Records contained in a dataset

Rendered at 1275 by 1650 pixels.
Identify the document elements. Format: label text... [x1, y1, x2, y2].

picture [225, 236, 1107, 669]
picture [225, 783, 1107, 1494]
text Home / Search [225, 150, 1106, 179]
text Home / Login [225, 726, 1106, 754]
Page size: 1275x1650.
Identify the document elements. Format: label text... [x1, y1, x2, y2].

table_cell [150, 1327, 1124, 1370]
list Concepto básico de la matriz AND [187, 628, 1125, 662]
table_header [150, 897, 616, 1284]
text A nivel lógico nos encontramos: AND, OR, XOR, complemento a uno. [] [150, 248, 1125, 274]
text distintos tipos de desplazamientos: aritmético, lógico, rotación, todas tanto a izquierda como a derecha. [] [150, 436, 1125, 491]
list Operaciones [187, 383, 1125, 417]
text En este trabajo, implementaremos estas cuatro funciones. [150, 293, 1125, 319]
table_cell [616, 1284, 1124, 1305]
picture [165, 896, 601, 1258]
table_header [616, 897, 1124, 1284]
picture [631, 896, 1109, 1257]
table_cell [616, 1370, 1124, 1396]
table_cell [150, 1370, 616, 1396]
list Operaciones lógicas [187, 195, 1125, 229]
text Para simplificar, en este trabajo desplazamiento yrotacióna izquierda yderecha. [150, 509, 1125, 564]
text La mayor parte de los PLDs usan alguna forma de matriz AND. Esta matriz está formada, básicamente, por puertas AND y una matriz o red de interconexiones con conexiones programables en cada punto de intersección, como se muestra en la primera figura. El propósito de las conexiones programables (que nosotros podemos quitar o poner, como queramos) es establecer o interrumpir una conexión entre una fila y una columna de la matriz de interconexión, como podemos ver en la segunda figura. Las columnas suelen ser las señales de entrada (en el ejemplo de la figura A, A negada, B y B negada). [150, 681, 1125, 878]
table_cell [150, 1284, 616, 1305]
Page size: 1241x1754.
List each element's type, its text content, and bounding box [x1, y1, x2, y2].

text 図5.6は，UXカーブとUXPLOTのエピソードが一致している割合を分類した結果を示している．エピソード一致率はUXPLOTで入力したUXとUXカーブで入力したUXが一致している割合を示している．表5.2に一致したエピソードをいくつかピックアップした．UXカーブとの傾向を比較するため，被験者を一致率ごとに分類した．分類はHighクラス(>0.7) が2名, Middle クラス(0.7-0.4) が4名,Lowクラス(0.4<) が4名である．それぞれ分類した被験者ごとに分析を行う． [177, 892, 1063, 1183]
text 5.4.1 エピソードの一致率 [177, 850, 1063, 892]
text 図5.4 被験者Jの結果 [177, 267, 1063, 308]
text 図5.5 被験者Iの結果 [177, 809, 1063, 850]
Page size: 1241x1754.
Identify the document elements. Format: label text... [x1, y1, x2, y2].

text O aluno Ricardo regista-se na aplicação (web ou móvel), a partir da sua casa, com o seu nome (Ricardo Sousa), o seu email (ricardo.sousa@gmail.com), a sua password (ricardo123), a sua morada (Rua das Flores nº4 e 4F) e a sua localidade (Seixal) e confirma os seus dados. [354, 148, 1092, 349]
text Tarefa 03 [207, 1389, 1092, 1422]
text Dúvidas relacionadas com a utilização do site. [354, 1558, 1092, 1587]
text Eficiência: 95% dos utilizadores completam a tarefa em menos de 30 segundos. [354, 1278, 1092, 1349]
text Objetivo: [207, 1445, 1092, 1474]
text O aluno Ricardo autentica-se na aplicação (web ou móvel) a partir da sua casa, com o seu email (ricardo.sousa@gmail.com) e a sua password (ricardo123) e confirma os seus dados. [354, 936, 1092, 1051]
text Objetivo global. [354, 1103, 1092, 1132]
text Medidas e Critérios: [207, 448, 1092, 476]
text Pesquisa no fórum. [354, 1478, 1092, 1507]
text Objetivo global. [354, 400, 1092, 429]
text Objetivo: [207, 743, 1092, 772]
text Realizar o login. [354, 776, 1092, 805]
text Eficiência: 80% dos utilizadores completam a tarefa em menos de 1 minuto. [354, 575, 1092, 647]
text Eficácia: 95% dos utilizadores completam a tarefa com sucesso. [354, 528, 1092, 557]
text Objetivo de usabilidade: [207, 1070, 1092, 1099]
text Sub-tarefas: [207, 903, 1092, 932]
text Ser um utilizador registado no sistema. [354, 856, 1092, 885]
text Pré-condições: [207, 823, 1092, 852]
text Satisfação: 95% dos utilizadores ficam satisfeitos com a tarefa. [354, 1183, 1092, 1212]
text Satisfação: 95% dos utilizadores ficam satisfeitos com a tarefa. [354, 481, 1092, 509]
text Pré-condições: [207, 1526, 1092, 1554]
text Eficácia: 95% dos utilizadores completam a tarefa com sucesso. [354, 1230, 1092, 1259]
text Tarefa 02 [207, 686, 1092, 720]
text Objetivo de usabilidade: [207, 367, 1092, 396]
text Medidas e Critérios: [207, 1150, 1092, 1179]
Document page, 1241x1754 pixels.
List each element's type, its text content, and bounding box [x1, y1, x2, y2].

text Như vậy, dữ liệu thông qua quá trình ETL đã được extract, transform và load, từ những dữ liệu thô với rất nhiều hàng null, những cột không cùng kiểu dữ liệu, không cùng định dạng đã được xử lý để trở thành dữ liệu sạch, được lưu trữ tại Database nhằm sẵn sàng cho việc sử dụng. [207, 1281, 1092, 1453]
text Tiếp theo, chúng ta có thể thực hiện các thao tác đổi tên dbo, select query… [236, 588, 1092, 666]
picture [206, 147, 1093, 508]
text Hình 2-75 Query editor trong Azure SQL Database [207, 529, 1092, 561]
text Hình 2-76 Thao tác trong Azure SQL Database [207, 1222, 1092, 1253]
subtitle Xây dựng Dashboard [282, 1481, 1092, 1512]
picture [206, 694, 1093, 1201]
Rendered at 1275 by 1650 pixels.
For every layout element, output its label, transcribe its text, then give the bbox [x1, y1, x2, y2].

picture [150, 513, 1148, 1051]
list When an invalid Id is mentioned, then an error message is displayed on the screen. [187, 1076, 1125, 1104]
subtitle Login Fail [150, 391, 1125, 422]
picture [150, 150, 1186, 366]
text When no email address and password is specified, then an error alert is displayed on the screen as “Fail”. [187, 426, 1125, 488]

The problem = Using the records above, copy each line that contains "Objetivo".

Result below =
text Objetivo: [207, 1445, 1092, 1474]
text Objetivo global. [354, 1103, 1092, 1132]
text Objetivo global. [354, 400, 1092, 429]
text Objetivo: [207, 743, 1092, 772]
text Objetivo de usabilidade: [207, 1070, 1092, 1099]
text Objetivo de usabilidade: [207, 367, 1092, 396]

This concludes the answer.